The request: Edit the items below, from the line containing "pose: elev=41.4 azim=103.5" down to the line containing "Dot at: (235, 240)", so that "roll" becomes "tilt" and nothing else changes. Return only those lines.

Dataset excerpts:
* begin *
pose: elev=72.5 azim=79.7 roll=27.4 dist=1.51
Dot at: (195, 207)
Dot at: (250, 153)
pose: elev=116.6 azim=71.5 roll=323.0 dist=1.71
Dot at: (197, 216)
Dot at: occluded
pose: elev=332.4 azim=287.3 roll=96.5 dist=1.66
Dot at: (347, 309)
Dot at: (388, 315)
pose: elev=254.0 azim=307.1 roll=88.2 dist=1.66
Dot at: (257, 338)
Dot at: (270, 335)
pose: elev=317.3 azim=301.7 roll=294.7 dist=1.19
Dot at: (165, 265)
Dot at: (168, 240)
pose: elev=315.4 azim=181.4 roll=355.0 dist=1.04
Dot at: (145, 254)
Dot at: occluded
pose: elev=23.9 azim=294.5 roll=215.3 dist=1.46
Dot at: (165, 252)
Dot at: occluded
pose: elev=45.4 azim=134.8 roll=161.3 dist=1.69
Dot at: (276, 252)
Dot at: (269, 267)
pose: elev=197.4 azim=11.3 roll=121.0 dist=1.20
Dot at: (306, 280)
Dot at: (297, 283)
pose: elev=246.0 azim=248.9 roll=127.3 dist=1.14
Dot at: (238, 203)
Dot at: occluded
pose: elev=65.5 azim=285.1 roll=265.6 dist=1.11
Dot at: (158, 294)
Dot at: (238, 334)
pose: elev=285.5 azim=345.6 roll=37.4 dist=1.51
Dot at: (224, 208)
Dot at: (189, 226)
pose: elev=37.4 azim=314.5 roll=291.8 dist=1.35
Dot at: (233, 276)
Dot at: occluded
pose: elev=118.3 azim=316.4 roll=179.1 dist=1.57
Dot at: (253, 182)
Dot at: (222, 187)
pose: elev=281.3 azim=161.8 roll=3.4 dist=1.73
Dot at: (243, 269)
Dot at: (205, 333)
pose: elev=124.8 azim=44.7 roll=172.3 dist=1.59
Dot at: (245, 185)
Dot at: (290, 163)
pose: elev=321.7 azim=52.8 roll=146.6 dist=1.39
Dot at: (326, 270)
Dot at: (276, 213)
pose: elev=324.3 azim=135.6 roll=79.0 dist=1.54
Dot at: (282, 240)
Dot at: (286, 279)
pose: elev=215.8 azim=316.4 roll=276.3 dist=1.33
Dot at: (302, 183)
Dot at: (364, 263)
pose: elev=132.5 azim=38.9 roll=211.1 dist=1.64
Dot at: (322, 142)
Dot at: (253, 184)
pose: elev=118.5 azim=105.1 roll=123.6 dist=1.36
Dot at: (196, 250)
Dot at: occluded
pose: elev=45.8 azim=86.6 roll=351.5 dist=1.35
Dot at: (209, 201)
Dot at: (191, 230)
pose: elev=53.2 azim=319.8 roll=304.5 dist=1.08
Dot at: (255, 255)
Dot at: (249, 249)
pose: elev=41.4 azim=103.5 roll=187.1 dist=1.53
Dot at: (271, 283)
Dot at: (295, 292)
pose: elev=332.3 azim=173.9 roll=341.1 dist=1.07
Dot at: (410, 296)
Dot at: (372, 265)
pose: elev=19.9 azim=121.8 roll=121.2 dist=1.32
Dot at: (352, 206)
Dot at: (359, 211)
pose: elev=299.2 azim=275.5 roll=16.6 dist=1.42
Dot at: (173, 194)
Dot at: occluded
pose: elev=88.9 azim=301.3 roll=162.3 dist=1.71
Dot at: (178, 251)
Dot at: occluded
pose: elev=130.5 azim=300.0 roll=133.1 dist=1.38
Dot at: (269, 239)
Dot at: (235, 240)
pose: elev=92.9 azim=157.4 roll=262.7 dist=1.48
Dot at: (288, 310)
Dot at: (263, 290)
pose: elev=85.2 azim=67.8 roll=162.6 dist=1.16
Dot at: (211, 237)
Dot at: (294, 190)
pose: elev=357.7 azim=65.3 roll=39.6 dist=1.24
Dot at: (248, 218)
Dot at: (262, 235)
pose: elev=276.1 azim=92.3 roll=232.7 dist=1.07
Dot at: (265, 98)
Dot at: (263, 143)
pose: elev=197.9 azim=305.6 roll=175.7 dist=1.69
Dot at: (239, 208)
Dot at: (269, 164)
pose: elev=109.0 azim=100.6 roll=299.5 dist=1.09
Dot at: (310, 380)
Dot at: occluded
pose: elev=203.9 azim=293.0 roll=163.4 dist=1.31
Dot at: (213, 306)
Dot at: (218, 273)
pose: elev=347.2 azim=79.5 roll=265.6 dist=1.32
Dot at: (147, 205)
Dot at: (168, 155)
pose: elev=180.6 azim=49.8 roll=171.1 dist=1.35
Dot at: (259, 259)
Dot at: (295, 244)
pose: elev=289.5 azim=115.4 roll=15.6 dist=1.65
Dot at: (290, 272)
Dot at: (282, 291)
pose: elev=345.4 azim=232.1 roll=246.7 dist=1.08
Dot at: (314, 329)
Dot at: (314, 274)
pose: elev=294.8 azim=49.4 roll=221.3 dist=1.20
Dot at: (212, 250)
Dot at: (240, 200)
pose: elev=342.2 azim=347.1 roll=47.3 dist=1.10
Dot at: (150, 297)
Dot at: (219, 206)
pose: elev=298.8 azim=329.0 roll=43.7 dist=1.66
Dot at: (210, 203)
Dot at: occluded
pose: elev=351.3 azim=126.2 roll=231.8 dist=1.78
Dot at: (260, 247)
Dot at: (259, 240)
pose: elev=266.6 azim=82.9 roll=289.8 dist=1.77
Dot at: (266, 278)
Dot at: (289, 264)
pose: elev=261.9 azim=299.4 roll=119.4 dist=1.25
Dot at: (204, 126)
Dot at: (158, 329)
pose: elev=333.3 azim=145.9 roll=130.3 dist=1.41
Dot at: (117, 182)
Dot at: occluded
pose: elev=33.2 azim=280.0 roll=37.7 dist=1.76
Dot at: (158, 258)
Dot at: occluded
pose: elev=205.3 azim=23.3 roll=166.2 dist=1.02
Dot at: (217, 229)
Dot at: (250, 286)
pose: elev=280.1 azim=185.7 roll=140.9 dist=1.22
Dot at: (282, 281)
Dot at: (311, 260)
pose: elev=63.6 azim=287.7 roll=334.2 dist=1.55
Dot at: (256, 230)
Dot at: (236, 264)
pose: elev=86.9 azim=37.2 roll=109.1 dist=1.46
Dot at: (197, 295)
* end *
Solution to the problem:
pose: elev=41.4 azim=103.5 tilt=187.1 dist=1.53
Dot at: (271, 283)
Dot at: (295, 292)
pose: elev=332.3 azim=173.9 tilt=341.1 dist=1.07
Dot at: (410, 296)
Dot at: (372, 265)
pose: elev=19.9 azim=121.8 tilt=121.2 dist=1.32
Dot at: (352, 206)
Dot at: (359, 211)
pose: elev=299.2 azim=275.5 tilt=16.6 dist=1.42
Dot at: (173, 194)
Dot at: occluded
pose: elev=88.9 azim=301.3 tilt=162.3 dist=1.71
Dot at: (178, 251)
Dot at: occluded
pose: elev=130.5 azim=300.0 tilt=133.1 dist=1.38
Dot at: (269, 239)
Dot at: (235, 240)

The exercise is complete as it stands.